Even great content will benefit from, even require, some pushing, if marketers want to get the benefit they're after with it.

Market your Marketing

Nice post Ryan. Several comments:

1. How much great content is really out there?
I understand the earlier comment questioning whether there really is a lot of good content out there. I believe that there is, however, it is too difficult to find.. . .hence the opportunity for improved distribution by the content marketer.

2. Creating great content is more fun than its distribution.
Too many companies over-invest in creation versus distribution. Not only is it more fun for marketers to work on the next initiative, but they also lack an understanding of the time and effort needed for a marketing campaign to be absorbed by a market. I especially like your guidance to "double-down on past successes" as way to focus on getting more mileage out of existing content.

3. “Content is king, but distribution is queen and she wears the pants.”
Gotta love these "content is king" quotes. Check out this blog summarizing 70+ "If Content is King, then. . " quotes for a good laugh.

Lots of great comments on

Lots of great comments on content, but I do agree distribution is key, as a B2B marketer it is vital you know your audience, understand how they like to receive information and then to repurpose your content in a fashion which will gain greatest traction with your potential clients.

When you are working with a Target Account Model of no more than 200 companies (which we do), we know who we need to get to but the challenge is to pinpoint the distribution channel for each individual, sounds easy but it isn’t, it is also knowing which part of the buying cycle your potential client is in, being intelligent and understanding your clients is the key to getting the right content to the right individual at the right time in the buying cycle.

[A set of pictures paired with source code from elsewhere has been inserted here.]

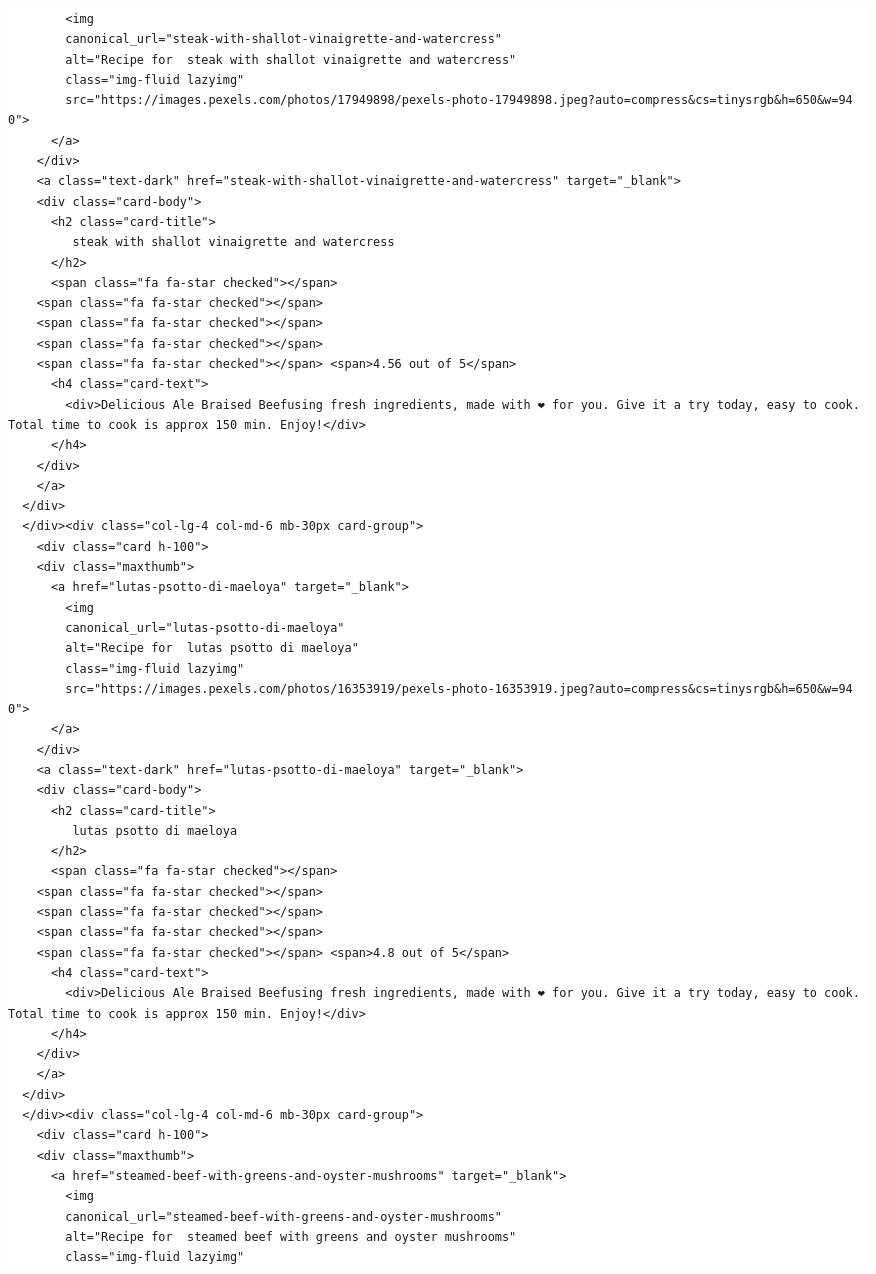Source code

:             <img
            canonical_url="steak-with-shallot-vinaigrette-and-watercress"
            alt="Recipe for  steak with shallot vinaigrette and watercress"
            class="img-fluid lazyimg"
            src="https://images.pexels.com/photos/17949898/pexels-photo-17949898.jpeg?auto=compress&cs=tinysrgb&h=650&w=940">
          </a>
        </div>
        <a class="text-dark" href="steak-with-shallot-vinaigrette-and-watercress" target="_blank">
        <div class="card-body">
          <h2 class="card-title">
             steak with shallot vinaigrette and watercress
          </h2>
          <span class="fa fa-star checked"></span>
        <span class="fa fa-star checked"></span>
        <span class="fa fa-star checked"></span>
        <span class="fa fa-star checked"></span>
        <span class="fa fa-star checked"></span> <span>4.56 out of 5</span>
          <h4 class="card-text">
            <div>Delicious Ale Braised Beefusing fresh ingredients, made with ❤️ for you. Give it a try today, easy to cook. Total time to cook is approx 150 min. Enjoy!</div>
          </h4>
        </div>
        </a>
      </div>
      </div><div class="col-lg-4 col-md-6 mb-30px card-group">
        <div class="card h-100">
        <div class="maxthumb">
          <a href="lutas-psotto-di-maeloya" target="_blank">
            <img
            canonical_url="lutas-psotto-di-maeloya"
            alt="Recipe for  lutas psotto di maeloya"
            class="img-fluid lazyimg"
            src="https://images.pexels.com/photos/16353919/pexels-photo-16353919.jpeg?auto=compress&cs=tinysrgb&h=650&w=940">
          </a>
        </div>
        <a class="text-dark" href="lutas-psotto-di-maeloya" target="_blank">
        <div class="card-body">
          <h2 class="card-title">
             lutas psotto di maeloya
          </h2>
          <span class="fa fa-star checked"></span>
        <span class="fa fa-star checked"></span>
        <span class="fa fa-star checked"></span>
        <span class="fa fa-star checked"></span>
        <span class="fa fa-star checked"></span> <span>4.8 out of 5</span>
          <h4 class="card-text">
            <div>Delicious Ale Braised Beefusing fresh ingredients, made with ❤️ for you. Give it a try today, easy to cook. Total time to cook is approx 150 min. Enjoy!</div>
          </h4>
        </div>
        </a>
      </div>
      </div><div class="col-lg-4 col-md-6 mb-30px card-group">
        <div class="card h-100">
        <div class="maxthumb">
          <a href="steamed-beef-with-greens-and-oyster-mushrooms" target="_blank">
            <img
            canonical_url="steamed-beef-with-greens-and-oyster-mushrooms"
            alt="Recipe for  steamed beef with greens and oyster mushrooms"
            class="img-fluid lazyimg"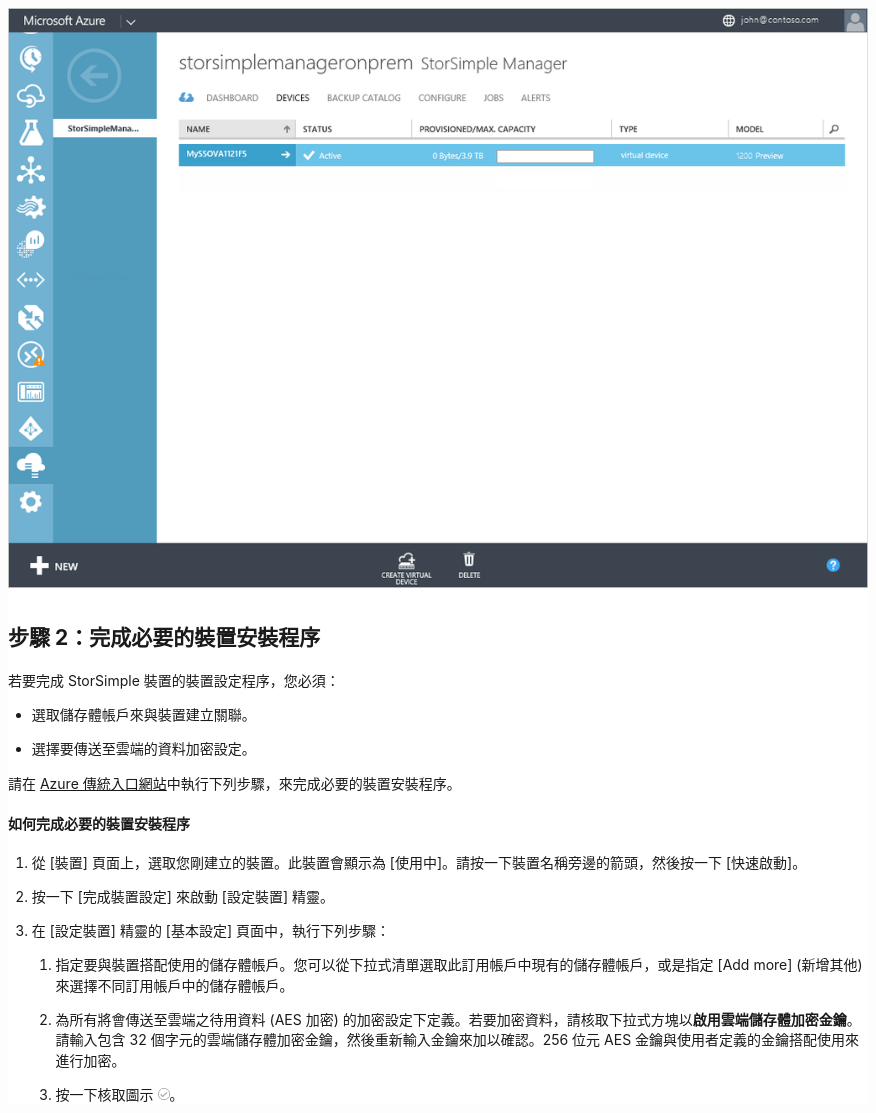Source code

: ![](./media/storsimple-ova-deploy3-fs-setup/image12.png)

## 步驟 2：完成必要的裝置安裝程序

若要完成 StorSimple 裝置的裝置設定程序，您必須：

-   選取儲存體帳戶來與裝置建立關聯。

-   選擇要傳送至雲端的資料加密設定。

請在 [Azure 傳統入口網站](https://manage.windowsazure.com/)中執行下列步驟，來完成必要的裝置安裝程序。

#### 如何完成必要的裝置安裝程序

1.  從 [裝置] 頁面上，選取您剛建立的裝置。此裝置會顯示為 [使用中]。請按一下裝置名稱旁邊的箭頭，然後按一下 [快速啟動]。

2.  按一下 [完成裝置設定] 來啟動 [設定裝置] 精靈。

3.  在 [設定裝置] 精靈的 [基本設定] 頁面中，執行下列步驟：

	1.  指定要與裝置搭配使用的儲存體帳戶。您可以從下拉式清單選取此訂用帳戶中現有的儲存體帳戶，或是指定 [Add more] \(新增其他) 來選擇不同訂用帳戶中的儲存體帳戶。

	2.  為所有將會傳送至雲端之待用資料 (AES 加密) 的加密設定下定義。若要加密資料，請核取下拉式方塊以**啟用雲端儲存體加密金鑰**。請輸入包含 32 個字元的雲端儲存體加密金鑰，然後重新輸入金鑰來加以確認。256 位元 AES 金鑰與使用者定義的金鑰搭配使用來進行加密。

	3.  按一下核取圖示 ![](./media/storsimple-ova-deploy3-fs-setup/image15.png)。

If only marketing was that easy

Marketing our Marketing

You've all given me food for thought. I woke up one day and discovered that I now have to be a developer, publisher and movie-maker - along with being a marketer. And add to this the fact that now I have to market and promote my marketing and promotions - Yikes! Not enough hours in the day!
But we are forgetting something else that's important-- like us, our target audiences only have so much time and attention to spare. Given the current trend, even excellent content can be passed over because of sheer volume, and little time.